JOB ITEM: Among the entries below, please repeat exactly and only the lines from the line containing "长期销售食品级D-异抗坏血" to the line containing "nione wątpliwości w", both lines included.
━━━ RECORDS FOR THIS TASK ━━━
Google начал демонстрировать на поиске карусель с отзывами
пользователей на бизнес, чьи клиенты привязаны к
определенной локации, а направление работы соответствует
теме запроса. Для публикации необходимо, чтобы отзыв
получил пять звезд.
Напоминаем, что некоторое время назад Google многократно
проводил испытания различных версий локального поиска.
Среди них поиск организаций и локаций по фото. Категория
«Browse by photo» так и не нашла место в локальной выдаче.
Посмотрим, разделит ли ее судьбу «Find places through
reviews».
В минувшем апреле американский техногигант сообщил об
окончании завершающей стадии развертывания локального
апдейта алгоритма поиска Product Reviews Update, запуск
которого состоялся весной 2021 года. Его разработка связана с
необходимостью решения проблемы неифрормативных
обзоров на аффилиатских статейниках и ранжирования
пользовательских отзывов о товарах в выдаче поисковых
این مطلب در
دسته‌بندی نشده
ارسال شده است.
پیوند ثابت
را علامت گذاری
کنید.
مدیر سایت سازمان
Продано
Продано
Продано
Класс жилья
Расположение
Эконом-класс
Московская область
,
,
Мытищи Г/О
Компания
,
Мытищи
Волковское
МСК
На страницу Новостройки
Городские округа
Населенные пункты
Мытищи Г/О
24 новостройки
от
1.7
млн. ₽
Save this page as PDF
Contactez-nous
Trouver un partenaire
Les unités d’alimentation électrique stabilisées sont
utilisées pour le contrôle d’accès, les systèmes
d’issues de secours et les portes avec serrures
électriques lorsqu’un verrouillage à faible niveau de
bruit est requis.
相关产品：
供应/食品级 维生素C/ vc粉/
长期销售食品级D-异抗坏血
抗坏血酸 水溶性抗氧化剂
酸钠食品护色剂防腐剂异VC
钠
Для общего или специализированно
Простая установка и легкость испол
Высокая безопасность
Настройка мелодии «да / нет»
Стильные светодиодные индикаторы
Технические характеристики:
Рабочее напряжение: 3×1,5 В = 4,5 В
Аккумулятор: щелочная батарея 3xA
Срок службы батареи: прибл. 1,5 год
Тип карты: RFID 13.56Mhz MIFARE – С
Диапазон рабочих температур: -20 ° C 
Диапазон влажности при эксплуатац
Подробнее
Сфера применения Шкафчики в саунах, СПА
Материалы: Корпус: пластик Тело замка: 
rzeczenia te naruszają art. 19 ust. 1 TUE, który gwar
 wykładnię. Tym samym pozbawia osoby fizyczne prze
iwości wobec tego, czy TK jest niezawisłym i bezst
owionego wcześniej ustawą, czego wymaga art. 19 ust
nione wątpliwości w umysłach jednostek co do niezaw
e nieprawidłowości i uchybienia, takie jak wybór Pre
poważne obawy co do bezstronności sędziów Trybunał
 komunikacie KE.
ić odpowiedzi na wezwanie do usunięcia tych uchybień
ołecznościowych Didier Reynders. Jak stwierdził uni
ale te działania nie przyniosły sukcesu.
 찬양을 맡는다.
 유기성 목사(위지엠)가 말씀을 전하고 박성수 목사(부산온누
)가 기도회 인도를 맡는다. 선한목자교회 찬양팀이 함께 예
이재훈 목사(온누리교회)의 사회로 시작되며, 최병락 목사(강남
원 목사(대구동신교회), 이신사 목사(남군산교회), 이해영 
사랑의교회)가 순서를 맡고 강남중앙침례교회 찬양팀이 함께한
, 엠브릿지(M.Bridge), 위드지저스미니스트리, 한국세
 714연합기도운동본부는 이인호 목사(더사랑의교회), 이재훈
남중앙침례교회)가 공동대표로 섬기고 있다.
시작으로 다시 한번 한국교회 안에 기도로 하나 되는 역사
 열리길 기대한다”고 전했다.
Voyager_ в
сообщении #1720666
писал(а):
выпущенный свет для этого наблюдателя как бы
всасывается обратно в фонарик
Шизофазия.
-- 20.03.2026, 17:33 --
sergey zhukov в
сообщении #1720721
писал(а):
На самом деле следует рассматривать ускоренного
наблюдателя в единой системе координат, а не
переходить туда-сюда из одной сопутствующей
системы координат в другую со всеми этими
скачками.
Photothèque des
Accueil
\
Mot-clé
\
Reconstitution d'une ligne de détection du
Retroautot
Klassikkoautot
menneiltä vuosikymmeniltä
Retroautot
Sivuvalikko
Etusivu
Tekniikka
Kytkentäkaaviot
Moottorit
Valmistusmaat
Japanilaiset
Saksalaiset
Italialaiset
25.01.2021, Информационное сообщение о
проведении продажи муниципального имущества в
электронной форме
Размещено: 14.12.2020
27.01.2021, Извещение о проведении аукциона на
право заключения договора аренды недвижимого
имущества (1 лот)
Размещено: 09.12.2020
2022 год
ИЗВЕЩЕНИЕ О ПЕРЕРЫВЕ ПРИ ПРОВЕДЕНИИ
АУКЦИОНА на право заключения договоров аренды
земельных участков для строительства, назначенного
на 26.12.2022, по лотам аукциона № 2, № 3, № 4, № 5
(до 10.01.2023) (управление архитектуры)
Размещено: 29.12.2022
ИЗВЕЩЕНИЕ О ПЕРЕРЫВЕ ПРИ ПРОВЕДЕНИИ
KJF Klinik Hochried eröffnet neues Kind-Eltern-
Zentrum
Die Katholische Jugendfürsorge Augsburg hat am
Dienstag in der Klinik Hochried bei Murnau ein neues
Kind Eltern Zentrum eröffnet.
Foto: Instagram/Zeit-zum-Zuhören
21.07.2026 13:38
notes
━━━
REPLY:
长期销售食品级D-异抗坏血
抗坏血酸 水溶性抗氧化剂
酸钠食品护色剂防腐剂异VC
钠
Для общего или специализированно
Простая установка и легкость испол
Высокая безопасность
Настройка мелодии «да / нет»
Стильные светодиодные индикаторы
Технические характеристики:
Рабочее напряжение: 3×1,5 В = 4,5 В
Аккумулятор: щелочная батарея 3xA
Срок службы батареи: прибл. 1,5 год
Тип карты: RFID 13.56Mhz MIFARE – С
Диапазон рабочих температур: -20 ° C 
Диапазон влажности при эксплуатац
Подробнее
Сфера применения Шкафчики в саунах, СПА
Материалы: Корпус: пластик Тело замка: 
rzeczenia te naruszają art. 19 ust. 1 TUE, który gwar
 wykładnię. Tym samym pozbawia osoby fizyczne prze
iwości wobec tego, czy TK jest niezawisłym i bezst
owionego wcześniej ustawą, czego wymaga art. 19 ust
nione wątpliwości w umysłach jednostek co do niezaw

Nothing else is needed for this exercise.